"Adventure is worthwhile in itself."
Photo via NY Times
Amelia Mary Earhart (1897-1937) was an American aviation pioneer and author. Earhart was the first female aviator to fly solo across the Atlantic Ocean. She set many other records, wrote best-selling books about her flying experiences, and was instrumental in the formation of The Ninety-Nines, an organization for female pilots. Her disappearance during a flight around the world in 1937 became an enduring mystery, fueling much speculation.

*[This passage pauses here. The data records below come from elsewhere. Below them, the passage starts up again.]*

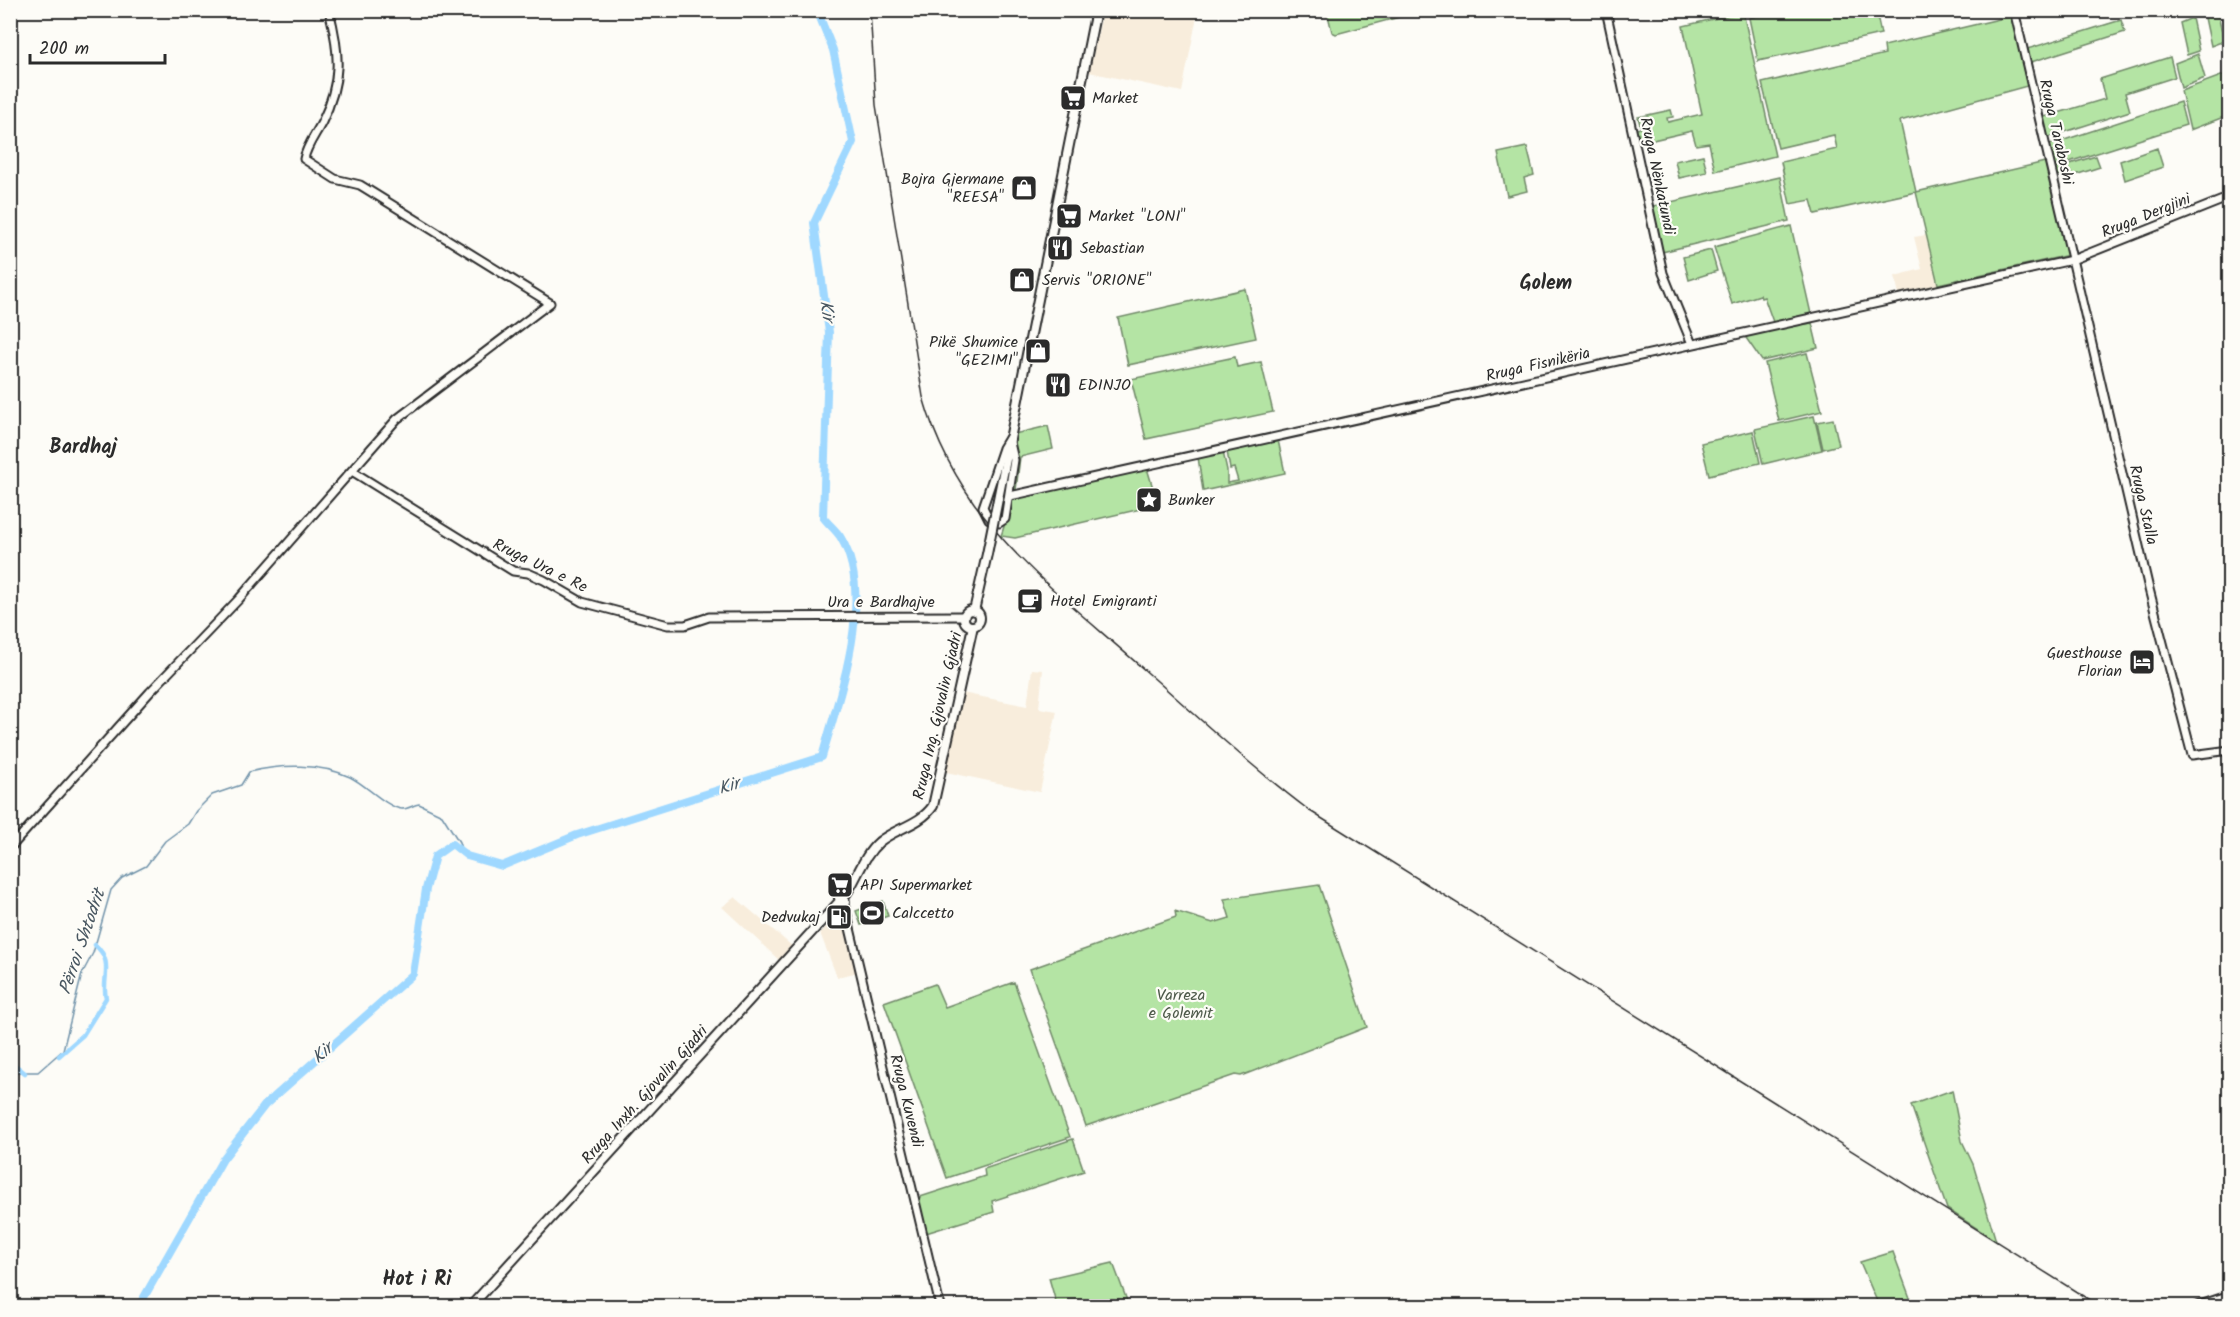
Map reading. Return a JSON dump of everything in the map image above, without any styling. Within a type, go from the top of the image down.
[{"type":"main road","points":[[974,611],[968,612],[965,616],[967,624],[973,626],[980,620],[974,611],[1080,100],[1096,10]]},
{"type":"main road","name":"Rruga Ing. Gjovalin Gjadri","points":[[853,884],[863,862],[878,843],[923,817],[933,806],[973,626]]},
{"type":"main road","name":"Rruga Inxh. Gjovalin Gjadri","points":[[471,1306],[842,901],[853,884]]},
{"type":"street","points":[[10,848],[352,471],[396,419],[550,303],[383,198],[360,186],[335,179],[304,159],[325,116],[337,79],[338,41],[329,10]]},
{"type":"street","name":"Rruga Nënkatundi","points":[[1606,10],[1664,273],[1692,344]]},
{"type":"street","name":"Rruga Taraboshi","points":[[2014,10],[2072,260]]},
{"type":"street","name":"Rruga Dergjini","points":[[2072,260],[2229,197]]},
{"type":"street","name":"Rruga Fisnikëria","points":[[1010,496],[2072,260]]},
{"type":"street","name":"Rruga Stalla","points":[[2072,260],[2149,589],[2192,755],[2229,750]]},
{"type":"street","points":[[1009,438],[1014,460],[1010,496],[1003,523],[989,519],[983,507],[1003,448],[1009,438]]},
{"type":"street","name":"Rruga Ura e Re","points":[[352,471],[513,571],[528,573],[544,580],[582,603],[678,626],[709,617],[807,616]]},
{"type":"street","name":"Ura e Bardhajve","points":[[807,616],[965,616]]},
{"type":"street","name":"Rruga Kuvendi","points":[[842,901],[940,1306]]},
{"type":"street","points":[[2197,1306],[2229,1295]]},
{"type":"shaded area","points":[[1103,11],[1198,11],[1182,92],[1089,72]]},
{"type":"shaded area","points":[[1926,235],[1938,286],[1899,295],[1895,276],[1922,269],[1914,237]]},
{"type":"shaded area","points":[[1032,669],[1043,670],[1039,708],[1057,711],[1040,792],[946,772],[962,693],[1027,706]]},
{"type":"shaded area","points":[[735,897],[793,947],[780,961],[722,907]]},
{"type":"shaded area","points":[[832,921],[835,922],[836,929],[848,927],[859,972],[837,977],[820,933]]},
{"type":"green space","points":[[1781,10],[1876,11],[1881,34],[1758,61],[1749,18]]},
{"type":"green space","points":[[1327,11],[1406,11],[1407,15],[1336,34],[1332,32]]},
{"type":"green space","points":[[2217,11],[2224,41],[2211,46],[2204,13]]},
{"type":"green space","points":[[1743,12],[1775,156],[1715,171],[1709,143],[1696,145],[1692,131],[1640,143],[1636,129],[1641,128],[1638,117],[1671,110],[1673,117],[1667,118],[1668,122],[1702,114],[1683,26]]},
{"type":"green space","points":[[2012,16],[2027,86],[1900,121],[1916,192],[1815,214],[1811,200],[1790,204],[1781,162],[1837,149],[1834,135],[1778,148],[1762,83],[1885,54],[1884,46]]},
{"type":"green space","points":[[2192,18],[2199,51],[2187,55],[2180,23]]},
{"type":"green space","points":[[2121,20],[2125,32],[2028,63],[2024,50]]},
{"type":"green space","points":[[2198,54],[2205,78],[2181,88],[2175,63]]},
{"type":"green space","points":[[2170,57],[2175,77],[2125,93],[2130,111],[2046,138],[2041,118],[2105,99],[2100,79]]},
{"type":"green space","points":[[2229,73],[2229,93],[2227,95],[2229,115],[2190,130],[2181,91]]},
{"type":"green space","points":[[2180,102],[2186,125],[2053,167],[2049,145]]},
{"type":"green space","points":[[1527,147],[1534,175],[1524,178],[1527,191],[1507,196],[1498,153]]},
{"type":"green space","points":[[2157,148],[2163,167],[2125,180],[2120,161]]},
{"type":"green space","points":[[1703,155],[1707,172],[1679,178],[1675,161]]},
{"type":"green space","points":[[2096,156],[2100,167],[2072,176],[2070,172],[2055,176],[2053,169]]},
{"type":"green space","points":[[2045,162],[2069,255],[1938,284],[1916,192]]},
{"type":"green space","points":[[1780,177],[1789,221],[1662,252],[1653,206]]},
{"type":"green space","points":[[1791,226],[1811,314],[1773,322],[1764,297],[1761,298],[1760,295],[1732,304],[1714,247]]},
{"type":"green space","points":[[1711,250],[1717,271],[1689,280],[1683,257]]},
{"type":"green space","points":[[1245,289],[1256,338],[1128,365],[1118,318]]},
{"type":"green space","points":[[1812,323],[1818,348],[1762,361],[1744,335]]},
{"type":"green space","points":[[1807,353],[1822,411],[1779,421],[1765,363]]},
{"type":"green space","points":[[1235,357],[1237,367],[1261,362],[1273,412],[1146,439],[1131,379]]},
{"type":"green space","points":[[1814,416],[1822,450],[1763,464],[1755,429]]},
{"type":"green space","points":[[1833,419],[1839,445],[1823,449],[1817,422]]},
{"type":"green space","points":[[1048,426],[1053,449],[1020,457],[1016,490],[1013,491],[1014,434]]},
{"type":"green space","points":[[1753,431],[1760,463],[1709,475],[1701,443]]},
{"type":"green space","points":[[1278,440],[1285,473],[1203,491],[1198,457],[1223,452],[1227,483],[1238,481],[1234,468],[1230,469],[1227,451]]},
{"type":"green space","points":[[1147,468],[1158,505],[1015,538],[1001,536],[1013,498]]},
{"type":"green space","name":"Varreza e Golemit","points":[[1319,885],[1367,1027],[1241,1076],[1235,1075],[1086,1126],[1030,969],[1176,917],[1175,911],[1213,923],[1230,918],[1224,899]]},
{"type":"green space","name":"Calccetto","points":[[883,901],[888,916],[861,925],[856,911]]},
{"type":"green space","points":[[1014,982],[1070,1137],[947,1178],[884,1002],[935,984],[945,1007]]},
{"type":"green space","points":[[1952,1090],[1962,1141],[1973,1164],[1996,1241],[1947,1209],[1911,1105]]},
{"type":"green space","points":[[1073,1139],[1084,1171],[992,1201],[994,1212],[926,1233],[917,1198],[985,1176],[984,1169]]},
{"type":"green space","points":[[1893,1252],[1913,1306],[1879,1306],[1860,1262]]},
{"type":"green space","points":[[1113,1263],[1129,1306],[1057,1306],[1049,1278]]},
{"type":"waterway","name":"Kir","points":[[139,1306],[223,1159],[265,1105],[413,974],[426,889],[435,856],[452,844],[467,856],[502,866],[577,835],[822,757],[851,647],[855,617],[855,589],[851,562],[841,538],[823,517],[829,332],[814,223],[853,142],[833,50],[817,10]]},
{"type":"waterway","name":"Përroi Shtodrit","points":[[10,1072],[38,1072],[63,1050],[82,974],[93,953],[111,890],[122,878],[146,866],[165,841],[188,824],[196,811],[212,795],[241,785],[249,772],[287,766],[313,767],[338,772],[356,780],[396,808],[404,809],[419,804],[442,815],[459,842],[462,852]]},
{"type":"waterway","points":[[59,1056],[83,1035],[106,998],[106,964],[101,951],[95,945]]},
{"type":"waterway","points":[[10,1061],[25,1073]]},
{"type":"railway","points":[[870,10],[876,105],[923,397],[939,441],[959,480],[983,515],[1010,547],[1072,607],[1224,740],[1310,811],[2099,1306]]},
{"type":"place","name":"Market","points":[[1073,98]]},
{"type":"place","name":"Bojra Gjermane \"REESA\"","points":[[1024,188]]},
{"type":"place","name":"Market \"LONI\"","points":[[1069,216]]},
{"type":"place","name":"Sebastian","points":[[1060,248]]},
{"type":"place","name":"Servis \"ORIONE\"","points":[[1022,280]]},
{"type":"place","name":"Pikë Shumice \"GEZIMI\"","points":[[1038,351]]},
{"type":"place","name":"EDINJO","points":[[1058,385]]},
{"type":"place","name":"Bunker","points":[[1149,500]]},
{"type":"place","name":"Hotel Emigranti","points":[[1030,601]]},
{"type":"place","name":"Guesthouse Florian","points":[[2142,662]]},
{"type":"place","name":"API Supermarket","points":[[840,885]]},
{"type":"place","name":"Calccetto","points":[[872,913]]},
{"type":"place","name":"Dedvukaj","points":[[839,917]]},
{"type":"district","name":"Golem","points":[[1546,284]]},
{"type":"district","name":"Bardhaj","points":[[83,448]]},
{"type":"district","name":"Hot i Ri","points":[[417,1280]]}]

Via Britannica: After the war, Earhart entered the premed program at Columbia University in New York City but left in 1920 after her parents insisted that she live with them in California. There she went on her first airplane ride in 1920, an experience that prompted her to take flying lessons. In 1921 she bought her first plane, a Kinner Airster, and two years later she earned her pilot’s license. In the mid-1920s Earhart moved to Massachusetts, where she became a social worker at the Denison House, a settlement home for immigrants in Boston. She also continued to pursue her interest in aviation.
During this time promoters sought to have a woman fly across the Atlantic Ocean, and in April 1928 Earhart was selected for the flight. Some speculated that the decision was partly based on her resemblance to Charles Lindbergh, who had become the first man to fly nonstop solo across the Atlantic the previous year. On June 17, 1928, Earhart departed Trepassey, Newfoundland, Canada, as a passenger aboard a seaplane piloted by Wilmer Stultz and Louis Gordon. After landing at Burry Port, Wales, on June 18, Earhart became an international celebrity. She wrote about the flight in 20 Hrs. 40 Min. (1928) and undertook a lecture tour across the United States. Much of the publicity was handled by publisher George Palmer Putnam, who had helped organize the historic flight. The couple married in 1931, but Earhart continued her career under her maiden name. That year she also piloted an autogiro to a record-setting altitude of 18,415 feet (5,613 metres).
Determined to justify the renown that her 1928 crossing had brought her, Earhart crossed the Atlantic alone on May 20–21, 1932. Her flight in her Lockheed Vega from Harbour Grace, Newfoundland, to Londonderry, Northern Ireland, was completed in a record time of 14 hours 56 minutes despite a number of problems. She notably experienced mechanical difficulties and inclement weather and was unable to land in her scheduled destination of Paris. Afterward she published The Fun of It (1932), in which she wrote about her life and interest in flying. Earhart then undertook a series of flights across the United States.
In addition to her piloting feats, Earhart was known for encouraging women to reject constrictive social norms and to pursue various opportunities, especially in the field of aviation. In 1929 she helped found an organization of female pilots that later became known as the Ninety-Nines. Earhart served as its first president. In addition, she debuted a functional clothing line in 1933, which was designed “for the woman who lives actively.”
In 1935 Earhart made history with the first solo flight from Hawaii to California, a hazardous route 2,408 miles (3,875 km) long, a longer distance than that from the United States to Europe. She departed from Honolulu on January 11 and, after 17 hours and 7 minutes, landed in Oakland the following day. Later that year she became the first person to fly solo from Los Angeles to Mexico City.
In 1937 Earhart set out to fly around the world, with Fred Noonan as her navigator, in a twin-engine Lockheed Electra. On June 1 the duo began their 29,000-mile (47,000-km) journey, departing from Miami and heading east. Over the following weeks they made various refueling stops before reaching Lae, New Guinea, on June 29. At that point, Earhart and Noonan had traveled some 22,000 miles (35,000 km). They departed on July 2, headed for Howland Island, approximately 2,600 miles (4,200 km) away. The flight was expected to be arduous, especially since the tiny coral atoll was difficult to locate. To help with navigation, two brightly lit U.S. ships were stationed to mark the route. Earhart was also in intermittent radio contact with the Itasca, a U.S. Coast Guard cutter near Howland. Late in the journey, Earhart radioed that the plane was running out of fuel. About an hour later she announced, “We are running north and south.” That was the last transmission received by the Itasca. The plane was believed to have gone down some 100 miles (160 km) from the island, and an extensive search was undertaken to find Earhart and Noonan. However, on July 19, 1937, the operation was called off, and the pair was declared lost at sea. Throughout the trip, Earhart had sent her husband various materials, including letter and diary entries, and these were published in Last Flight (1937).